The characteristics of the patient cohorts are shown in Table 1. The demographics among both cohorts were comparable including renal function at baseline (pre-HCT) in the first 100 days after HCT. Indication for transplantation, donor source, and use of a myeloablative protocol were significantly different among the two cohorts. More specifically, the median pre-HCT serum creatinine-estimated GFR was 134 ml/min/1.732 (IQR 107 to 168 ml/min/1.732) at CHOP and 128 ml/min/1.732 (IQR 106 to 153 ml/min/1.732) at CCHMC. Primary disease as well as donor cell origin were different among the two cohorts with malignancy being the most common indication for transplantation among the CHOP cohort 26/36 (72%) and bone marrow failure in 46% (65/140) of subjects in the CCHMC validation cohort. AKI rates ranged between 19–35% at each monthly time point after HCT (Figure 2). The highest rate of AKI was seen at the one-month time point after transplant.

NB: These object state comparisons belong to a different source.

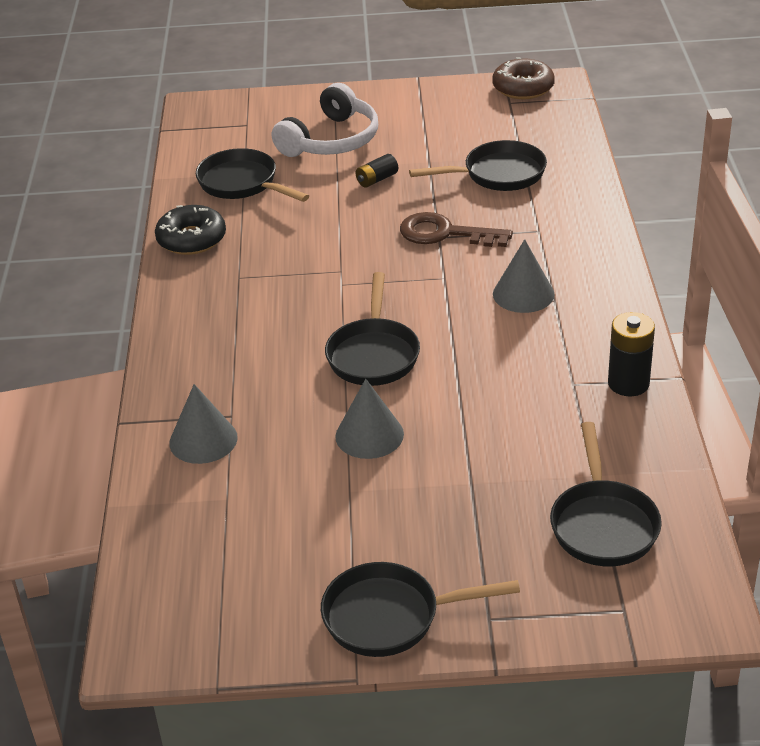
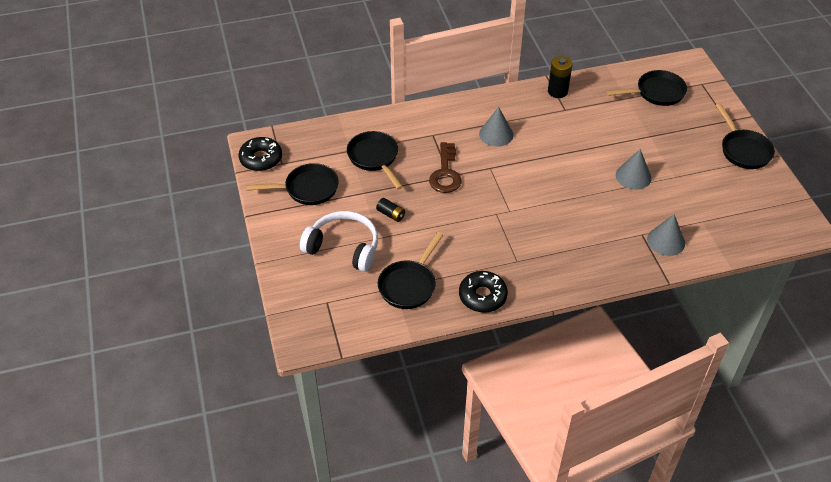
camera: 105 degrees left, 10 degrees up
black pan [325,272,420,386] -> black pan moved to [246,163,339,205]
brown donut [492,57,555,99] -> black donut [239,137,282,171]

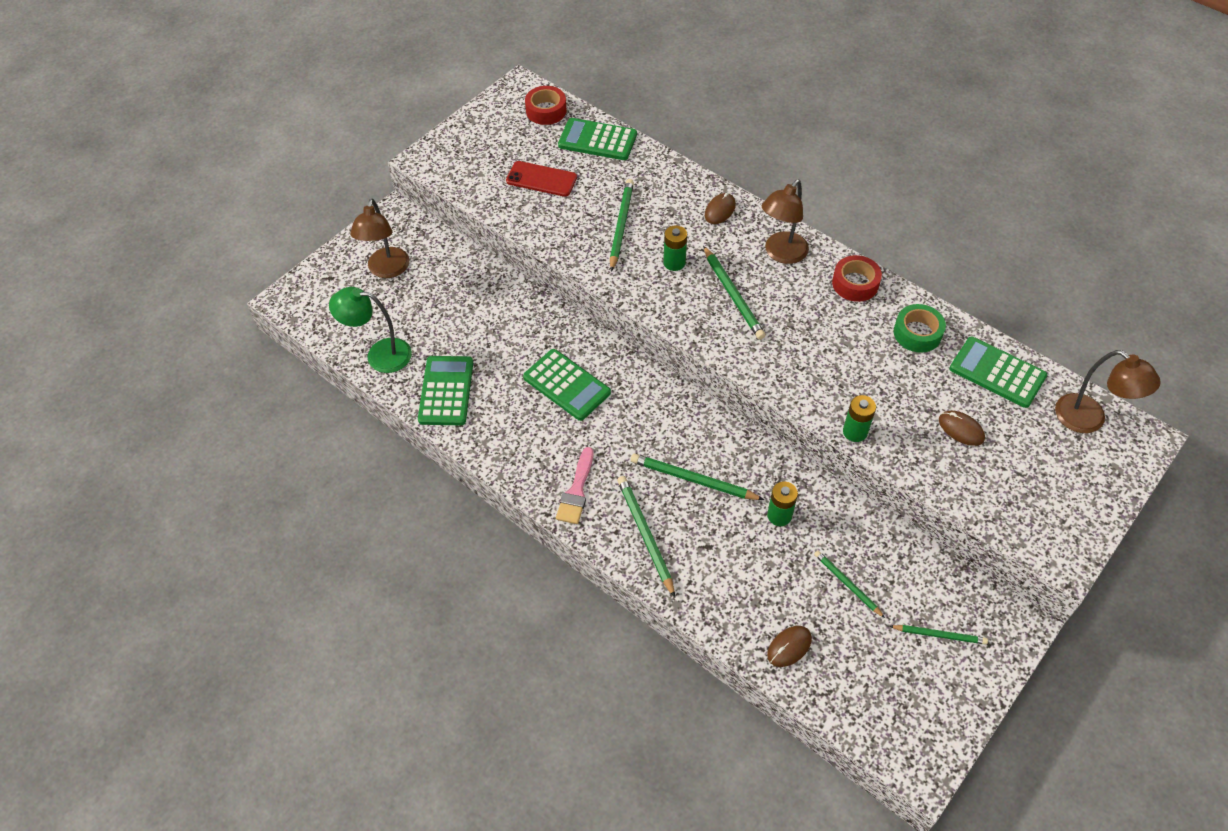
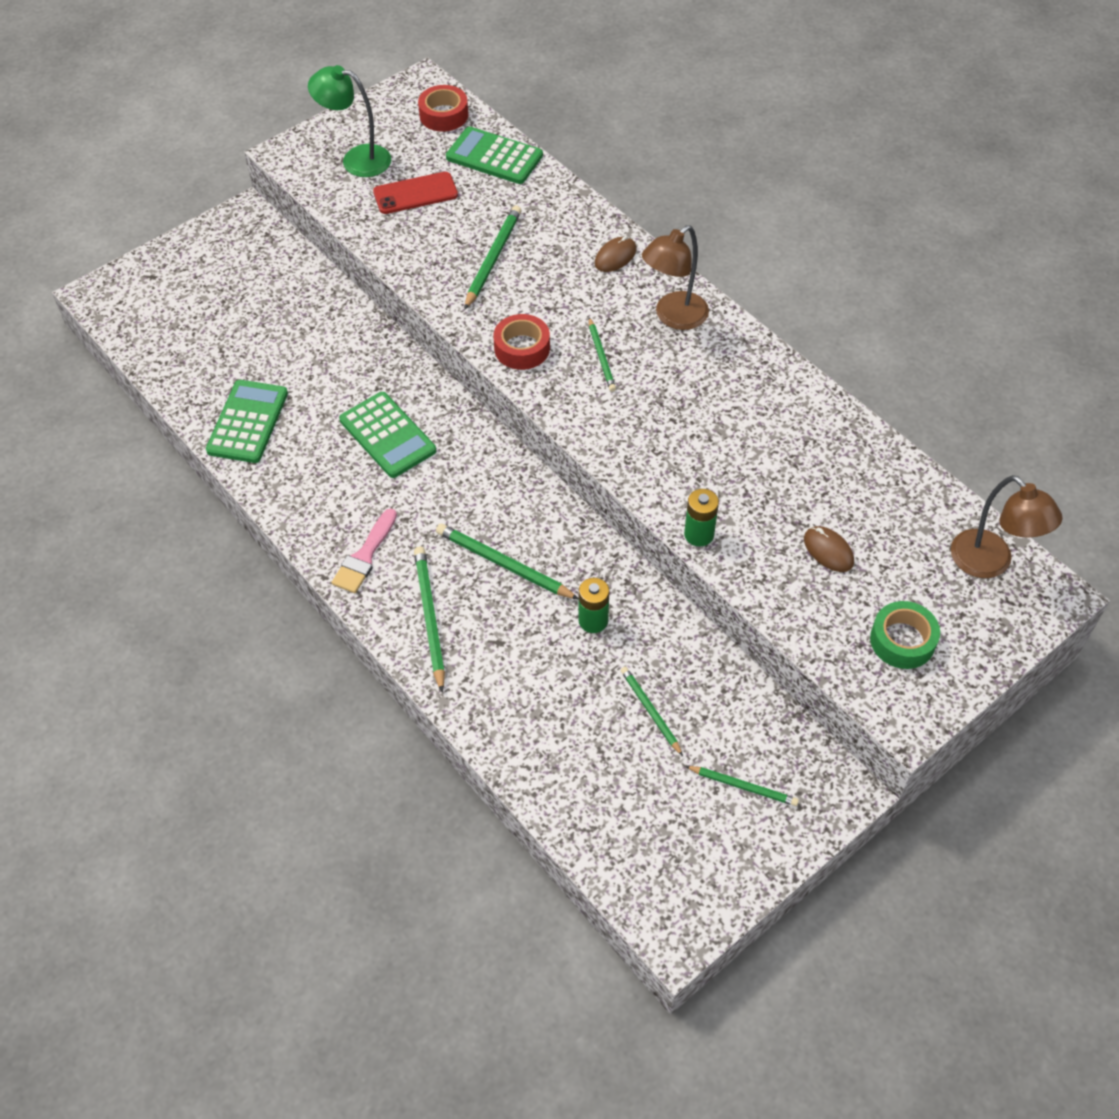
camera: 10 degrees right, 0 degrees up
green lamp [329,287,412,373] -> green lamp moved to [308,65,391,177]
brown lamp [350,199,409,278] -> none
red phone [506,161,577,197] -> red phone turned 45 degrees counterclockwise [373,172,458,214]
green battery [663,225,687,271] -> none
green pencil [703,246,766,340] -> green pencil [589,317,616,392], size x0.63
brown mouse [767,626,812,667] -> none
red tape [832,255,882,302] -> red tape moved to [493,314,550,370]
green tape [894,304,946,353] -> green tape moved to [870,601,940,669]
green calculator [950,337,1047,408] -> none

We assessed clinical variables potentially related to AKI. AKI at each monthly time point was not significantly associated with acute GVHD, age, or gender.
Table 1:
Discovery cohort N = 36 | Validation cohort N = 140 | P value | |
---|---|---|---|
Pre-transplant age (years) | 13 (8,16) | 10 (6,14) | 0.7 |
Male gender | 22 (62%) | 83 (59%) | 0.9 |
Primary Disease | <0.001 | ||
Malignancy | 26 (72%) | 38 (27%) | |
Immunodeficiency | 4 (11%) | 33 (23%) | |
Bone marrow failure | 4 (11%) | 65 (46%) | |
Genetic/metabolic | 1 (2 %) | 4 (3%) | |
Benign hematological | 1 (2 %) | 0 (0%) | |
Donor | 0.24 | ||
Unrelated | 26 (72%) | 93 (66.4%) | |
Related | 10 (28%) | 47 (33.6%) | |
Donor Source | <0.001 | ||
Marrow | 10 (28%) | 102 (72%) | |
Peripheral blood | 26 (72%) | 32 (22%) | |
Cord blood | 0 (0%) | 1 (1%) | |
Combined Marrow and Cord | 0 (0%) | 5 (4%) | |
Pre-transplant eGFR (ml/min/1.73m2) | 134 (107,168) | 127 (106,153) | 0.15 |
Myeloablative conditioning | 31 (86%) | 91 (65%) | <0.001 |
Data shown as median (inter quartile range) or n (%); eGFR. Estimated glomerular filtration rate
The specific cause of AKI in these patients could be multifactorial given the multiple potential nephrotoxic exposures after HCT. Nevertheless, we examined potential causes of AKI in the two cohorts (Table 2). BK polyomavirus viremia >0 copies/mL around the time of AKI was more common in the discovery cohort than in the validation cohort, but this difference did not reach statistical significance. However, subjects in the discovery cohort were more likely to have BK polyomavirus-associated hemorrhagic cystitis and received intravenous cidofovir. Conversely, subjects in the validation cohort were more likely to receive a calcineurin inhibitor and had a high risk of TMA.
Table 2:
Discovery (CHOP) AKI N=11 | Validation (CCHMC) AKI N=49 | P-value | |
---|---|---|---|
BK viremia >0 copies/mL | 8 (72.7%) | 25/47 (53.2%) | 0.32 |
BK-associated hemorrhagic cystitis | 6 (54.6%) | 10 (20.4%) | 0.05 |
Received cidofovir | 5 (45.5%) | 8 (16.3%) | 0.05 |
Received calcineurin inhibitor | 6 (54.6%) | 43 (87.8%) | 0.02 |
Developed thrombotic microangiopathy | Not assessed | 21 (42.9%) |
Data shown at n (%) around the time acute kidney injury developed after hematopoietic cell transplant. P-value with Fisher’s exact test.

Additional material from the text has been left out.